Marc Zirogiannis of Tae Kwon Do Life Magazine wrote, "In Raging Fire, Benny Chan's final directorial work, Yen combines the elements of his persona as an action star and dramatic actor for a successful result. His dramatic engagement equals his action prowess, and these elements combine to make this film superior."
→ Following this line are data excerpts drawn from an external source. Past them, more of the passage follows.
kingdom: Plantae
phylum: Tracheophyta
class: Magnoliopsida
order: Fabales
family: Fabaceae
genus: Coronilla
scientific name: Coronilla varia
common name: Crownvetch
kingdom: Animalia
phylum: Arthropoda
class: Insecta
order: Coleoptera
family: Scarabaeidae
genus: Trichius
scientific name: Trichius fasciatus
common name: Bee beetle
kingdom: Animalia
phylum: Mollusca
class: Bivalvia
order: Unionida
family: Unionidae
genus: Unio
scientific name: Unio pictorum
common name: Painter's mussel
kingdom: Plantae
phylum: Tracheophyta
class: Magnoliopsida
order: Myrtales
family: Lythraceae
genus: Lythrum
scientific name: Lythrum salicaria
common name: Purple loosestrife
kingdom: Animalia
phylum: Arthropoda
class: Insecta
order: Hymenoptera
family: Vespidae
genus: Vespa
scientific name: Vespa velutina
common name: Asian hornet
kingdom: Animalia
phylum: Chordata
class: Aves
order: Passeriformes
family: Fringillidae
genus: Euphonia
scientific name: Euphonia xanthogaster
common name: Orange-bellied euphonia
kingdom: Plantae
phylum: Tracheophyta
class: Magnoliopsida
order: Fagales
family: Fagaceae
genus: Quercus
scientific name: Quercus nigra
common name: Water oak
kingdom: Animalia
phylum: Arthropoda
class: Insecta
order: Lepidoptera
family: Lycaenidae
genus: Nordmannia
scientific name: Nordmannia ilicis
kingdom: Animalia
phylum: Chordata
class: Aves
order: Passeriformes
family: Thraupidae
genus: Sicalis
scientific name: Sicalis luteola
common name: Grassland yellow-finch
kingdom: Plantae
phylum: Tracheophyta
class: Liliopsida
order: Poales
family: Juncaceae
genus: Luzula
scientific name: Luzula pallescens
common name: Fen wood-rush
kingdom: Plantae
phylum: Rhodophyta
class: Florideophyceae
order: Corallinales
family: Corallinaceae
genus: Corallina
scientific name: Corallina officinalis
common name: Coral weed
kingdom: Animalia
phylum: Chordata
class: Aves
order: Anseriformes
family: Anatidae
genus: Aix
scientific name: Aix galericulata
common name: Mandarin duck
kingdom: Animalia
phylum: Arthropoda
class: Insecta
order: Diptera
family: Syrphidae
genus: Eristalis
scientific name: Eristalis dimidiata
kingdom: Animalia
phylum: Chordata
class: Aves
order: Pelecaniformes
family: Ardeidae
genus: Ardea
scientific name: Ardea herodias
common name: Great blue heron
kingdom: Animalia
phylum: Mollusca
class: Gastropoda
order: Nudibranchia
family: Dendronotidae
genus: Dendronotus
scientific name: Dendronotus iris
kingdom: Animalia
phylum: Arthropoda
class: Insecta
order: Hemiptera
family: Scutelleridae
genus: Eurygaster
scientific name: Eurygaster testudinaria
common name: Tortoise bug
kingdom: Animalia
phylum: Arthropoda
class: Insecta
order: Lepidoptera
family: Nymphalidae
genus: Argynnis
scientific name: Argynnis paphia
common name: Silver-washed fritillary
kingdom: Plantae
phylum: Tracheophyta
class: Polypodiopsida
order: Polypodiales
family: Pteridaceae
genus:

==Awards and nominations==

| Year | Ceremony | Category | Recipient | Results | Ref(s) |
| 2022 | 40th Hong Kong Film Awards | Best Film | Raging Fire | Won |  |
| Best Director | Benny Chan | Won |
| Best Cinematography | Fung Yuen Man | Nominated |
| Best Action Choreography | Donnie Yen, Ku Huen Chiu, Kenji Tanigaki, Li Chung Chi | Won |
| Best Film Editing | Curran Pang | Won |
| Best Sound Design | Lee Yiu Keung George, Yiu Chun Hin, Kaikangwol Rungsakorn, Stan Yau | Nominated |
| Best Visual Effects | Raymond Leung Wai Man, Lim Hung Fung Alex, Diu King Wai, Hung Man Shi Candy | Nominated |
| Best Original Film Song | "Dead Lock", composer: Nicholas Tse | Nominated |

==Spiritual successor==

A spiritual successor to the film was first announced on 14 March 2023 at the Hong Kong International Film & TV Market (FILMART) to be directed by Derek Kwok, with Andy Lau production and starring alongside retiring cast member Nicholas Tse. The film began production in October 2023, with its English title announced as The Unleashed Blaze.